Businesses having limited Liability Companies or LLCs have been gaining popularity among owners of startup companies. This does not come much of a surprise since having an LLC setup does bring several significant bonuses and advantages for its owners and for the company.
The said perks are even more apparent should businesses decide to start their company in the state of California.
Due to state regulations, more benefits await the owners who choose California as the state to register in.
In this guide, we will go through why you should consider setting up your business entity in California and some of the steps required to make it happen.
Why should you set up your business in California?
Reduced owner liability
LLCs work by limiting any liabilities sustained by the company within its organization. This means that any liabilities incurred by the business can only be charged against the resources of the business itself. In the state of California, the owner(s) or any member of the LLC cannot be hounded by the claimants of the LLC’s liabilities.
However, this does not encompass all circumstances. The same immunity or treatment as a separate entity also has its limits if the owner commits certain illegal acts or acts of negligence.
Flexibility of membership
The members of an LLC can range from individuals, trusts, business groups, partnerships, or even corporations. They are all called members regardless of their stake in the company.
The case is different in corporations where numbers of owners are regulated and shareholders are limited by restrictions.
Unique business branding
In California, you will be asked to select a unique name upon the registration of your LLC. Using your name means that no other business entity in California can use it while your business remains operational.
In contrast, a sole proprietor or partnership business set-up requires its owners to use their names as the business name. For these types of businesses to use something besides their name would entail more requirements.
Customized management arrangement
LLC’s can be directly handled by the members. This is in contrast with corporations that are fixed to a board of directors that act as the policy-making entity, and supervisors that manage the intricate details of everyday operations.
However, LLC members may also choose to employ a management group if necessary. The system of management may vary and conform to the wishes of the LLC members. So, let us explore what are some of the
California LLC requirements below:
Steps in setting up your California LLC
Step 1: Choosing a name for your California LLC
To start your LLC, you have to give it a name that conforms to state regulations. It must include the words Limited Liability Company, L.L.C., or LLC. The use of abbreviations for “Limited” (Ltd.), and “Company” (Co.) are authorized. To narrow down your search, look up California LLC name availability online or try the LLC lookup services online to check if the name you have in mind has been taken by an entity.
Meanwhile, regulations restrict the use of words such as Bank, Trust, Trustee, Incorporated, Inc., Corporation, Corp., Insurer, and Insurance Company for your business name.
Step 2: Selecting a registered agent
You must also choose a California-registered agent.

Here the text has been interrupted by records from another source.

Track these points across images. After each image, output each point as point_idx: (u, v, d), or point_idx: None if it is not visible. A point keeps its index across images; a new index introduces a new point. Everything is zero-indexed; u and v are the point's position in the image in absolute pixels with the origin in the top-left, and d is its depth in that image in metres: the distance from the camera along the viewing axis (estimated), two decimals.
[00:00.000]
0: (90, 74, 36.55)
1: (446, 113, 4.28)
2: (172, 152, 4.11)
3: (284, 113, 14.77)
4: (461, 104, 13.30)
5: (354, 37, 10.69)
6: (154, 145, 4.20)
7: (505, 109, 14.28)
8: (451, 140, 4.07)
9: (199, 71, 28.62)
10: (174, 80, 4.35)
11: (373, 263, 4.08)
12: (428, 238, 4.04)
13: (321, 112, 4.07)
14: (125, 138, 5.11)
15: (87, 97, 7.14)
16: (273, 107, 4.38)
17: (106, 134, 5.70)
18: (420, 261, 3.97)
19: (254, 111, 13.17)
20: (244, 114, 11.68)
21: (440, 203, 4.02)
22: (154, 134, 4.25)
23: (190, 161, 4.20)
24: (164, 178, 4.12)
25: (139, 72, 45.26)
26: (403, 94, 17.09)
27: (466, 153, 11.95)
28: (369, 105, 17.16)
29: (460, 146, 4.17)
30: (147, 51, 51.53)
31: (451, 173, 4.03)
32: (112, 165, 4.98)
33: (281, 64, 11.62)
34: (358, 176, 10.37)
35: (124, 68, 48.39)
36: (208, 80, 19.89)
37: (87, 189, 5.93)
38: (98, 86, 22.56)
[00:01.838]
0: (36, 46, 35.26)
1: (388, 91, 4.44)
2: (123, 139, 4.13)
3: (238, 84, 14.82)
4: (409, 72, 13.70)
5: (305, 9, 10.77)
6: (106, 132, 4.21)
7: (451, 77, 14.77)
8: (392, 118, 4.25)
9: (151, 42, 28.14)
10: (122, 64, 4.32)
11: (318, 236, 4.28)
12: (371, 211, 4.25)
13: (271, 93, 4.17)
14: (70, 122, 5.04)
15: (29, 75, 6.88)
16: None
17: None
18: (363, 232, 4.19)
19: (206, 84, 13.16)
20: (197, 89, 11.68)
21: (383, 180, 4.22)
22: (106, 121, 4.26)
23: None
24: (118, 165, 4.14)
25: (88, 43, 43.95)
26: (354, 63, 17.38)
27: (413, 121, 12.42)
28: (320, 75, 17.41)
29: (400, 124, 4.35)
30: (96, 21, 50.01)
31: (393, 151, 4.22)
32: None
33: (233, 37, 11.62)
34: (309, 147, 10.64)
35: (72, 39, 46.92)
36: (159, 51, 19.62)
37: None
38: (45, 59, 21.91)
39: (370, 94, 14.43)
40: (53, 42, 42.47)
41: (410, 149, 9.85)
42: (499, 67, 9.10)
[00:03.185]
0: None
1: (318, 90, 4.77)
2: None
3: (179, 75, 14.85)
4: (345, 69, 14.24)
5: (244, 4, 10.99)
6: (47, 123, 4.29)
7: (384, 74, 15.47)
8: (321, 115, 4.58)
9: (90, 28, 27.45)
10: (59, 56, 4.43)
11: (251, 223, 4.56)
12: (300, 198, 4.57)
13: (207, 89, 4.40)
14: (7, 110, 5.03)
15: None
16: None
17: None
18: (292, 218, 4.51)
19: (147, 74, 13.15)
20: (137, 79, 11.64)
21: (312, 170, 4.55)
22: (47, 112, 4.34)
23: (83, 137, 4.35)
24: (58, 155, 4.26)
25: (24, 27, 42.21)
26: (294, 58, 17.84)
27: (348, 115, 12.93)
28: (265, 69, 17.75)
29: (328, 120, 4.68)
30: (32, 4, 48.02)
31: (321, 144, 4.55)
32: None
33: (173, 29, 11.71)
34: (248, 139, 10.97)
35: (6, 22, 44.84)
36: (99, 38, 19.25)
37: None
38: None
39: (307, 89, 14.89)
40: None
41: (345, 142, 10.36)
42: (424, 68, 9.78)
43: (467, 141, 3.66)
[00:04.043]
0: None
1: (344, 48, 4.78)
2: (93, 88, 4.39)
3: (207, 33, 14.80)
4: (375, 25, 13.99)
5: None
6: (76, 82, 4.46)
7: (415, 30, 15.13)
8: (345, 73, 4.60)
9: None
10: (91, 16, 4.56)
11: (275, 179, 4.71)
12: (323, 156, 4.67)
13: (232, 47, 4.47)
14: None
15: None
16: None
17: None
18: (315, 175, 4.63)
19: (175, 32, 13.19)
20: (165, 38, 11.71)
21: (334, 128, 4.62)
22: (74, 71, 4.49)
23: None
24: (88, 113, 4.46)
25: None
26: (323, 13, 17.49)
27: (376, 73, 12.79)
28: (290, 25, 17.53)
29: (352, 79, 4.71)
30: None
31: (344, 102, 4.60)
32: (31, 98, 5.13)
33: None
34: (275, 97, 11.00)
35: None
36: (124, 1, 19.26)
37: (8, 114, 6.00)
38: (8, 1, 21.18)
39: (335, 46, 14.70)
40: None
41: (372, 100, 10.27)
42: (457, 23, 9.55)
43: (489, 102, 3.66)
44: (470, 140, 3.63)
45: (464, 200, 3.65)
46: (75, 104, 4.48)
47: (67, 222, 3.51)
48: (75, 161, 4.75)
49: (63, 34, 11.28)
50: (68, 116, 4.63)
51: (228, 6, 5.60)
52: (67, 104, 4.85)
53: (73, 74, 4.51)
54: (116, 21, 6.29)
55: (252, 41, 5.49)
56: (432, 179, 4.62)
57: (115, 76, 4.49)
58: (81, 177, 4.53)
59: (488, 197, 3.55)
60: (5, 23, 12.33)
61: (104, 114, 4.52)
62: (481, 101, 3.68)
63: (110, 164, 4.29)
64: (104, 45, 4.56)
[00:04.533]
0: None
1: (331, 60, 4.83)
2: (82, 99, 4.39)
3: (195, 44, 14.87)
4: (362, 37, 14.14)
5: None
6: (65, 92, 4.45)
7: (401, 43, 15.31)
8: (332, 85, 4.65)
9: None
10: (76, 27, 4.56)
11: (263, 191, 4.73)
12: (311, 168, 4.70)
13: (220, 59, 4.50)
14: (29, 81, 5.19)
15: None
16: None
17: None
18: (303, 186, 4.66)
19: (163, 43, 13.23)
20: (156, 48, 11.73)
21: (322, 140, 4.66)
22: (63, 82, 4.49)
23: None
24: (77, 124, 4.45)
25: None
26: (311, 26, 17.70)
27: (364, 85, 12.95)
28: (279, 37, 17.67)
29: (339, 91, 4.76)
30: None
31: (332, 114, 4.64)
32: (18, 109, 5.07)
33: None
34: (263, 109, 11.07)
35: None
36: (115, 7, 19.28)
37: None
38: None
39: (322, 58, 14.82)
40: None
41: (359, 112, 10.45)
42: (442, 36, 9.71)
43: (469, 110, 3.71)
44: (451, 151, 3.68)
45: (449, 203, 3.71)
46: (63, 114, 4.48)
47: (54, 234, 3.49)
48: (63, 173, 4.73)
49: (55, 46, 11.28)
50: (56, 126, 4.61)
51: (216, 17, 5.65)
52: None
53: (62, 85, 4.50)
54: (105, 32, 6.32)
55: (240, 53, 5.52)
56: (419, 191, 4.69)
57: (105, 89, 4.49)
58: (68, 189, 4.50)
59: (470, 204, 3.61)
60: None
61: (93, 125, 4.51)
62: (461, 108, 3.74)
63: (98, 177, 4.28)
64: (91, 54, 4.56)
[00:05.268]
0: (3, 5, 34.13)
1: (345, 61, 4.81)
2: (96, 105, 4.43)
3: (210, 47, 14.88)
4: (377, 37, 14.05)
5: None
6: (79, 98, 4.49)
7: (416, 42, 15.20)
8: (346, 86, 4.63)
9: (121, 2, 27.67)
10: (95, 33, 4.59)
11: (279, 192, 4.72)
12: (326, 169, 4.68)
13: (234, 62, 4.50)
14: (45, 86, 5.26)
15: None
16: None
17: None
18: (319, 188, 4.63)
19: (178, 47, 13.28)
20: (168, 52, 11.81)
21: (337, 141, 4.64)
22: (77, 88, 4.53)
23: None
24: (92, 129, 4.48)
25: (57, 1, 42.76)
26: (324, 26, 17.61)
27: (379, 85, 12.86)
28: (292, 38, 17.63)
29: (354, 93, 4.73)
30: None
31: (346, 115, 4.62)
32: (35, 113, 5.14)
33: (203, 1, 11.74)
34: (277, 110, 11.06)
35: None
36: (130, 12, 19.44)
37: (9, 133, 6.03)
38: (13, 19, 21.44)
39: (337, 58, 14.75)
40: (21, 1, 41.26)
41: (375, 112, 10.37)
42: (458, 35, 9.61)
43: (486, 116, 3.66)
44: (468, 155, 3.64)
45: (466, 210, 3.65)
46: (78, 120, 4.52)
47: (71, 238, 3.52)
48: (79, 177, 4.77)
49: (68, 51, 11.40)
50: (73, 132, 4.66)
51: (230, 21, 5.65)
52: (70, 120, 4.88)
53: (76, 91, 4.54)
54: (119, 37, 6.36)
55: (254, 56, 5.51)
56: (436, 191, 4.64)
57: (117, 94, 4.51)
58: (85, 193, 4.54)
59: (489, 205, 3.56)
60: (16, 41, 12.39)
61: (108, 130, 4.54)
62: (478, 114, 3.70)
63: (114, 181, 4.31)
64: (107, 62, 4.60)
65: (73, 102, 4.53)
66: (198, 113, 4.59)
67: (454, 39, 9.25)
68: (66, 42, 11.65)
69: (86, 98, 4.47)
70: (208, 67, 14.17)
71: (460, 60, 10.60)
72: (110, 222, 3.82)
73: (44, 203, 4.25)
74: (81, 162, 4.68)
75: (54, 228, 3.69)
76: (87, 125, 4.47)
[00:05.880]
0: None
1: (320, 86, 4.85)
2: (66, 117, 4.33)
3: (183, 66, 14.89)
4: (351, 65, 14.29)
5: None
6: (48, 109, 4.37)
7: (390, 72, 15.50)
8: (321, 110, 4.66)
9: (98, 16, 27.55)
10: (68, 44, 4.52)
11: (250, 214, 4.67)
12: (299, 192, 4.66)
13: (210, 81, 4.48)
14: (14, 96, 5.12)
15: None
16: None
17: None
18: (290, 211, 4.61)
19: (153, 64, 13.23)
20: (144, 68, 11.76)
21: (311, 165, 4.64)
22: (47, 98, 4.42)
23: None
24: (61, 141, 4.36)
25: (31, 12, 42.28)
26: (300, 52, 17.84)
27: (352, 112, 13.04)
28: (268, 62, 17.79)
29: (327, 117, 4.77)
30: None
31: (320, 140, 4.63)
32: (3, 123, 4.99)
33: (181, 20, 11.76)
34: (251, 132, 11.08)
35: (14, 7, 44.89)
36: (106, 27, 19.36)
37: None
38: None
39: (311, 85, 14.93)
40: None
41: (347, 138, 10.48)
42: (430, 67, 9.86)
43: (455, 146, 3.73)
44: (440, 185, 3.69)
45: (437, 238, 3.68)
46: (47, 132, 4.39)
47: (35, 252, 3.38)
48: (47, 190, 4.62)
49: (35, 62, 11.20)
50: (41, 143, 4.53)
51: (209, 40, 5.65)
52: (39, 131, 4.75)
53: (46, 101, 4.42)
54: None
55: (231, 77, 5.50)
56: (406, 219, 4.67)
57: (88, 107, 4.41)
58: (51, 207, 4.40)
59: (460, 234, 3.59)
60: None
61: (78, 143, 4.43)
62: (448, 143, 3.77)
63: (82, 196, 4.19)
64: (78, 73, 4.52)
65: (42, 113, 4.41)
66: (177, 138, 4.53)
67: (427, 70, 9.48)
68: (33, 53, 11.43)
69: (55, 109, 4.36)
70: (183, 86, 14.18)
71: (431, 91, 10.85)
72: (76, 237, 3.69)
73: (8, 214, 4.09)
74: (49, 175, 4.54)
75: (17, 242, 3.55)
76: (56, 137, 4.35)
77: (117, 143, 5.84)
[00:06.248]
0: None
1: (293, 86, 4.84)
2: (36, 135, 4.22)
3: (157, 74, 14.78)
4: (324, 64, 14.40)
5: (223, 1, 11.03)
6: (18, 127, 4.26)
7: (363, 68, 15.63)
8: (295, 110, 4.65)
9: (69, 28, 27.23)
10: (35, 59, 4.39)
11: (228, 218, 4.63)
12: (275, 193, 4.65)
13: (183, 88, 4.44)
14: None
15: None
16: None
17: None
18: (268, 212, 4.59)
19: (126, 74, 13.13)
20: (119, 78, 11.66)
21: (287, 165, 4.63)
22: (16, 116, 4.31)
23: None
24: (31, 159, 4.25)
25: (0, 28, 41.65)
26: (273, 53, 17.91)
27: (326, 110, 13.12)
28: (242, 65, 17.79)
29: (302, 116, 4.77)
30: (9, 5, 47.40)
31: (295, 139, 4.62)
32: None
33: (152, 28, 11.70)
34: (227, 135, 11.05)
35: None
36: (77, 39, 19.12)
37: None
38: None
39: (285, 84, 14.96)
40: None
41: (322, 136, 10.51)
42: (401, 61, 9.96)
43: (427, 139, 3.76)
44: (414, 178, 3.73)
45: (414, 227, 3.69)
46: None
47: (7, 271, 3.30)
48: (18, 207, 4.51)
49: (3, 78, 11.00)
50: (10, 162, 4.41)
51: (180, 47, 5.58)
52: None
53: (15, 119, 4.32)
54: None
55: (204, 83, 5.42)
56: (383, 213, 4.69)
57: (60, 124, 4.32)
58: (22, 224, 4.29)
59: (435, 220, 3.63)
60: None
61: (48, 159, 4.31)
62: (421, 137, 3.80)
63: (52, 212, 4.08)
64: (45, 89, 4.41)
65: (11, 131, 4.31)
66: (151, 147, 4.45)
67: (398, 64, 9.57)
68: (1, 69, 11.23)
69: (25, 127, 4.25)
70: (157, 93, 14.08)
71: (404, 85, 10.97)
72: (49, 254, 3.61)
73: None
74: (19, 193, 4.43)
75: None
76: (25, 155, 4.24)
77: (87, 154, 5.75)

This individual or company will be responsible for receiving legal documents, service of process, and official notes on behalf of your business.
Step 3: Filing of Articles of Organization
As an overview, the Articles of Organization document provides basic information about your company. This establishes your company as an entity with the Office of the California Secretary of State. It may sound like a tedious process but in reality, you will be submitting an online form that contains the following:
- LLC Name and Address
- LLC purpose
- Registered Agent Name and Address
- Management Structure (indicate whether the LLC members will be managing the company)
- Signature of the person forming the LLC
- Upon submission of your Articles of Organization, it will be subject to the review and approval of the California Secretary of State. Once approved, your LLC will become a legal business entity. This step may be done through email or in-person in California.
Step 4: Creation of an Operating Agreement
LLCs in California are required to have an Operating Agreement. It does not need to be filed but should be immediately accessible. This legal document which contains the ownership and member duties of the LLC comes in handy during financial agreements, disputes, and potential litigation.
Step 5: Securing an EIN
An Employer Identification Number (EIN) is the main reference used by the US IRS for identification and taxation purposes. This is very similar to a Social Security number for business entities.
Usual registration cost of LLCs in California
Here are some of the normal fees you may incur when filing your LLC in California, although these may vary depending in your registered agents:
- Name reservation: $10
- Statement of information: $20
- Filing of Articles of Organization: $70
- Franchise fee: $800 (waived for LLCs formed in 2021, 2022, and 2023 for the first taxable year only)
Expansion of foreign LLCs: $70
Every business owner wants their company to be successful. With the benefits and advantages of setting up an LLC in California, start-up CEOs may want to consider choosing this option.